First Vice President of Costa Rica
- In office 8 November 1949 – 8 November 1953 Serving with Alfredo Volio Mata
- President: Otilio Ulate Blanco
- Preceded by: Office established
- Succeeded by: Raúl Blanco Cervantes

Deputy of the Constitutional Congress
- In office 1 May 1936 – 30 April 1940
- Constituency: Limón Province

Personal details
- Born: Julio Alberto José de Jesús Oreamuno Flores 9 August 1905 Cartago, Costa Rica
- Died: 28 October 1980 (aged 75)
- Party: PUN
- Education: University of Pennsylvania (MBBS)
- Occupation: Physician; politician; professor;

= Alberto Oreamuno Flores =

Costa Rican physician and politician

Julio Alberto José de Jesús Oreamuno Flores (9 August 1905 – 28 October 1980) was a Costa Rican physician and politician who served as First Vice President of Costa Rica from 1949 to 1953. A member of the National Union Party, he previously served in the Constitutional Congress from 1936 to 1940.

He was born in the province of Cartago, son of Nicolás Oreamuno and Adelfia Flores. His father was Minister of State, president of the Central American Court of Justice and president of the Supreme Court of Justice of Costa Rica, and his brother José Rafael Oreamuno Flores was ambassador of Costa Rica in the United States.

He studied at the National Institute of Honduras, at the Liceo de Costa Rica and at the Lafayette Lyceum in Weston, Pennsylvania, United States. He later went to the Jefferson Medical College at the University of Pennsylvania where he graduated with honors in 1929, obtaining the therapeutic medal for the best exam among 122 students. He made his internship at Frankford Hospital in the same city.
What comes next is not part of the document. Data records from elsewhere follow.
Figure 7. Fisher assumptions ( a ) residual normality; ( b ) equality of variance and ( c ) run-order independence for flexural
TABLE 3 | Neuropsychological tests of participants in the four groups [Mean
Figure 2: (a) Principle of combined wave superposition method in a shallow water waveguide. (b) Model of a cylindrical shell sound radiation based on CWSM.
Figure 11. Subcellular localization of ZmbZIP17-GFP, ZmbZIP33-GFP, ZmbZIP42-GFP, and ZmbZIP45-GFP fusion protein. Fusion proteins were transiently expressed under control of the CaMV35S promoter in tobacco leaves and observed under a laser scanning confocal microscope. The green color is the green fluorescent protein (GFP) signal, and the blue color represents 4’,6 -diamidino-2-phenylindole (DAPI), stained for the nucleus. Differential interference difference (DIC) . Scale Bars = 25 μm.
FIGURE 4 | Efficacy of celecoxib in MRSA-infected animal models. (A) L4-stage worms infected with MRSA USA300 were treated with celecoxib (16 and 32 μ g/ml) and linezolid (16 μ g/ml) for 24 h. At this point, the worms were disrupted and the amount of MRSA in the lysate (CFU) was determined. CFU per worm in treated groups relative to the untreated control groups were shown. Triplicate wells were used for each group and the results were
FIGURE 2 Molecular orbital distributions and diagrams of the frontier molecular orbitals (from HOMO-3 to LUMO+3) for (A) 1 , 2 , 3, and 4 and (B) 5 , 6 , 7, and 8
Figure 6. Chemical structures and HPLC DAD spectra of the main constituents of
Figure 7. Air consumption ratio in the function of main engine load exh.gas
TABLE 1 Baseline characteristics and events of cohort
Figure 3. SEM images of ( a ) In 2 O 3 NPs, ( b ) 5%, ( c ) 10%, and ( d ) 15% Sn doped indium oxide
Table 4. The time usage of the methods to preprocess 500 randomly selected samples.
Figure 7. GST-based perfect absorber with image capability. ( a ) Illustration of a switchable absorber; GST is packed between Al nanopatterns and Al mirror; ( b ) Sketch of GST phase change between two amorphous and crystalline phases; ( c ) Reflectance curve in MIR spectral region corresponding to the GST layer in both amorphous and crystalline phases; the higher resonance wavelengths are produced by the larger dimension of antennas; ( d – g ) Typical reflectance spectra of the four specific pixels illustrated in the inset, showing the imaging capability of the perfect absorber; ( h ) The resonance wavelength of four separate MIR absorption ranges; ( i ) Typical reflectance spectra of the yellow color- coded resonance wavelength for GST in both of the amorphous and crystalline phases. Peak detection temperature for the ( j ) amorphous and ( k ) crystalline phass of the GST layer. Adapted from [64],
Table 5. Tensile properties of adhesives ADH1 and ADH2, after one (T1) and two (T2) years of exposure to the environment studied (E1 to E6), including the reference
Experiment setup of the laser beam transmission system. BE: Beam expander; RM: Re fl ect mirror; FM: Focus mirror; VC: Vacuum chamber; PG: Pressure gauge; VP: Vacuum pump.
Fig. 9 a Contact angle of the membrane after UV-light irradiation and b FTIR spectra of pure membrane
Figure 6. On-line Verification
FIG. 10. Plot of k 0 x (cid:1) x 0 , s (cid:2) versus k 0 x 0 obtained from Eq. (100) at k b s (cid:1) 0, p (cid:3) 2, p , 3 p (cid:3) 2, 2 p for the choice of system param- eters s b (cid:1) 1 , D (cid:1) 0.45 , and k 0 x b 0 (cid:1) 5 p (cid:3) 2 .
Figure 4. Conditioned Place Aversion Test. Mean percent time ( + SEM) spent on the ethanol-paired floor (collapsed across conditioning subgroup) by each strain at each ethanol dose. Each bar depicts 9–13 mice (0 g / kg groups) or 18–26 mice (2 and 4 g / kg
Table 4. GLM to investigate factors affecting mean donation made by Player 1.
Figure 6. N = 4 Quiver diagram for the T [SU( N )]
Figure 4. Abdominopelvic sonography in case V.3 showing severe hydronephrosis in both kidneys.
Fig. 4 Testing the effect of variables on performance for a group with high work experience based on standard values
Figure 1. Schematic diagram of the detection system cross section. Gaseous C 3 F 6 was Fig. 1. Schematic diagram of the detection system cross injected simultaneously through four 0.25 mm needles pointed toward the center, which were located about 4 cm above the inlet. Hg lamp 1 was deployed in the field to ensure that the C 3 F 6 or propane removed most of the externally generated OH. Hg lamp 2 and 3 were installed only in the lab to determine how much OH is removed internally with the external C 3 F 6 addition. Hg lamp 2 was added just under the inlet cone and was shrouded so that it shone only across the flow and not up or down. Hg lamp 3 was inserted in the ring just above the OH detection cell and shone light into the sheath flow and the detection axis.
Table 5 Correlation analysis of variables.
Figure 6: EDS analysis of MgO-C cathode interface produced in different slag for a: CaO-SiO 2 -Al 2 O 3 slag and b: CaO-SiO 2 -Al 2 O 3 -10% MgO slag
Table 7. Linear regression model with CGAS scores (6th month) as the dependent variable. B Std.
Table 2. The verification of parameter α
He returned to Costa Rica in 1930 where he worked as a doctor of the United Fruit Company, then deputy director of the Hospital of Limón, Hospital Almirante and Clínica Bíblica. He also worked at the Armoides Hospital in Panama, the Piera Hospital in Honduras and the Hospital San Juan de Dios of Costa Rica. He was also a councilor of the Municipal Council of Limón and deputy, and then served as vice president of Costa Rica in the administration of Otilio Ulate Blanco, being elected in a 1949 special election. He was also a professor at the Faculty of Medicine of Honduras.

He married Elizabeth Robinson Oreamuno, a school teacher from Pennsylvania. In 1940, she established the USA Woman's Club of Costa Rica which still exists today as the Women's Club of Costa Rica.